Ein schwarzer Vogel flog an ihrem Fenster vorbei und kam dann zurück. Es war ein Rabe, der im Baum vor ihrem Fenster saß. Ein Rabe war auch ein Symbol des Todes.

Der Tod des vorherigen Königs war immer noch rätselhaft, und seit der Ankunft des neuen Königs und seiner Männer hatten sich viele Dinge in ihrem Königreich verbessert – außer in ihrer Stadt. Daher fragte sie sich, ob Lord Rayven vielleicht das Problem war, so wie alle sagten. Das Symbol für Unglück und Tod.
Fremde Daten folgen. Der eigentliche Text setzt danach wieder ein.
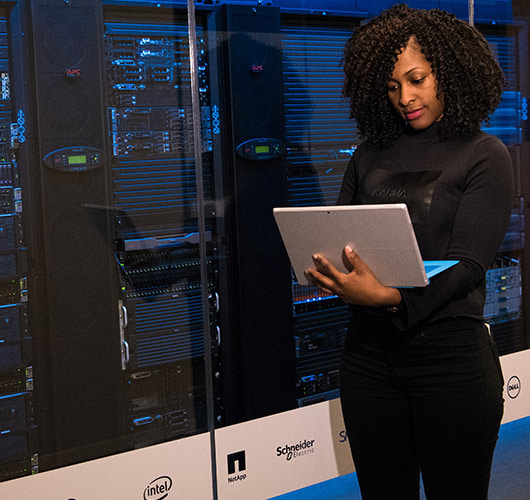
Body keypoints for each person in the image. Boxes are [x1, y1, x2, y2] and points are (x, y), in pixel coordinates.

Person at [304, 4, 514, 500]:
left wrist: (388, 297)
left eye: (417, 79)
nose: (406, 97)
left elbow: (468, 265)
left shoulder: (485, 155)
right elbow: (340, 236)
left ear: (449, 72)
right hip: (369, 362)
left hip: (452, 364)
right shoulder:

Sie konnte nicht abstreiten, dass er etwas Dunkles und Beunruhigendes an sich hatte.

„Sag mir, Angel", hörte sie seine Stimme wieder in ihrem Kopf. Sie wusste nicht, was sie mehr beunruhigte: Dass sie sich nicht erinnern konnte, wann er sie zum ersten Mal ‚Angel' genannt hatte, oder dass er es wagte, ihr einen Spitznamen zu geben.

Sie berührte ihre Handgelenke und erinnerte sich an seine Hände, die sie umschlossen. Seine Stärke hatte sie immer noch überrascht und eingeschüchtert. Sie fragte sich, wie sie es gewagt hatte, sich ihm entgegenzustellen.

Sie blickte wieder aus dem Fenster und beobachtete den Raben, der auf dem Ast des großen Baumes saß. Oft hatte sie aus dem Fenster gesehen, aber den Raben hatte sie zuvor nie bemerkt. Warum heute Abend vor ihrem Fenster? War sie das nächste Opfer? War dies ein Zeichen?